Poland's deepening plight

The world sorrows at Poland's plight. Any early hope that martial law would be bloodless and brief has been dashed as the army has imposed a repressive and harsh rule. The tragedy lies not only in the suppression - once again - of Poles' poignant struggle for a measure of freedom and a better life. It lies also in the tyranny which has ruled the Russian people for so many centuries and rules it still. How much time must pass before they, too, are free and have a government that feels secure enough to leave its neighbors alone? The extent to which the Soviet Union was directly involved in the Polish crackdown is in a sense irrelevant. The fact is, it has imposed a monstrous system on Eastern Europe that has prevented self-determination and provides the soil for popular opposition.

Everyone must pray that further violence in Poland can be avoided, for if the situation deteriorates the possibility of open Soviet intervention grows.
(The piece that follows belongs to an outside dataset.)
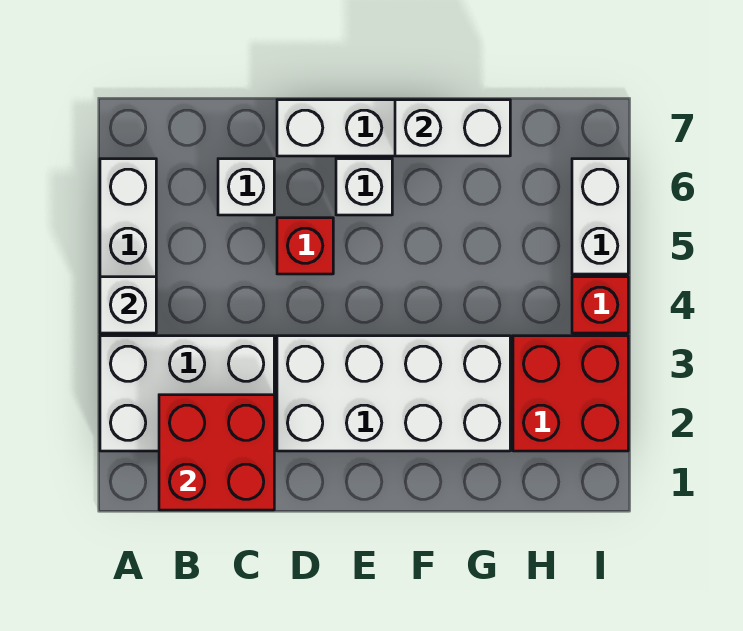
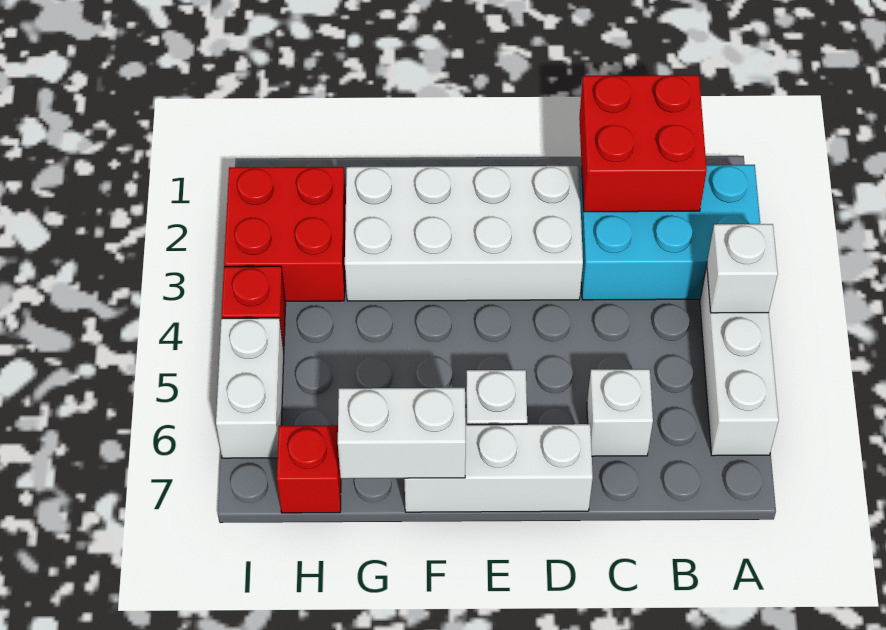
white brick A2:C3 level 1 -> cyan brick A2:C3 level 1
red brick D5 level 1 -> red brick H7 level 1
All must also ardently hope that the Poles - government and Solidarity - can still work out a modus vivendi making it possible to save something of the reform movement. This looks to be increasingly difficult, now that it is known how many months the government had been planning a crackdown. Whatever credibility the regime had must certainly now be utterly shattered.
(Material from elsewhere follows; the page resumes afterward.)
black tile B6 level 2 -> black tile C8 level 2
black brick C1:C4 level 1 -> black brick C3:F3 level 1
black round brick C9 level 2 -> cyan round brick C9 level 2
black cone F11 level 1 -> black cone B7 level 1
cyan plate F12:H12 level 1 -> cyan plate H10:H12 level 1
Yet General Jaruzelski must know that, while his troops can force the factories to open and even force Poles to go to their jobs, he cannot make them work with the enthusiasm and discipline needed to revive the economy. The economic crisis will only persist with workers bitter and demoralized, and tempted to passive resistance.
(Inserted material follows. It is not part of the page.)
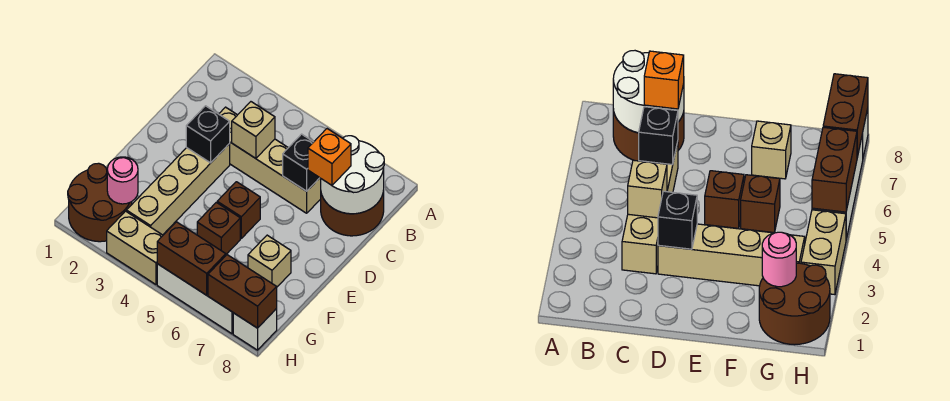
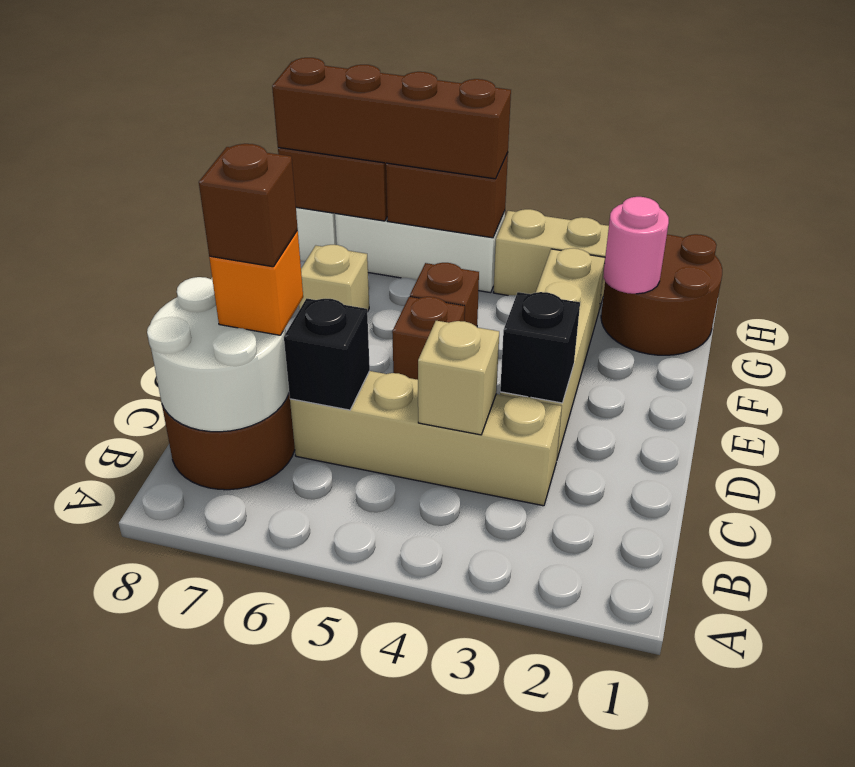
none -> brown brick C7 level 4
none -> brown brick H5:H8 level 3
At this stage it remains to be seen what role the Roman Catholic Church might play as it tries to forestall more violence. Can it be instrumental in bringing about a negotiation? For such a negotiation to succeed, all sides would have to be prepared to live with a situation different from that which existed earlier. The government would have to adjust to Solidarity, the union would have to adjust by pulling back its demands, and - not least of all - the Soviet Union would have to adjust to a changed Polish structure. Poles would end up with much less in the way of freedom than Solidarity initially aspired to, but surely this would be a better alternative to stalemate, civil disturbances, and a ''Soviet solution.''

The West, which is morally offended by the jailing of Solidarity activists, closing down of the free press, and other acts of force, is not entirely without resources. The Polish economy cannot get off the ground without continuing Western aid and a rescheduling of Poland's massive debt. President Reagan and other Western leaders are right to tie economic help to the end of martial law and to economic and other reform measures.

The Soviet Union, for its part, just as in Hungary in 1956 and in Czechoslovakia in 1968, has confronted another tide of resistance to communist rule and sanctioned a counter-effort to put it down. The result will be even greater Polish hatred not only for Poland's own communist system but for the Soviet Union and its people - and thus, ironically, even less security for the Soviet empire. Surely the men in the Kremlin realize that, while the Polish rebellion may be suppressed for a while, it will never be snuffed out. This time it was joined by virtually the entire nation - workers, intellectuals, students - and it is certain to reemerge.

If the Poles seem to have forgotten their geography in their overambitious reach for freedom and change, the Soviet leaders would do well not to forget the Polish spirit of independence. A political compromise in Poland is still preferable to armed intervention - even from the standpoint of the Russians.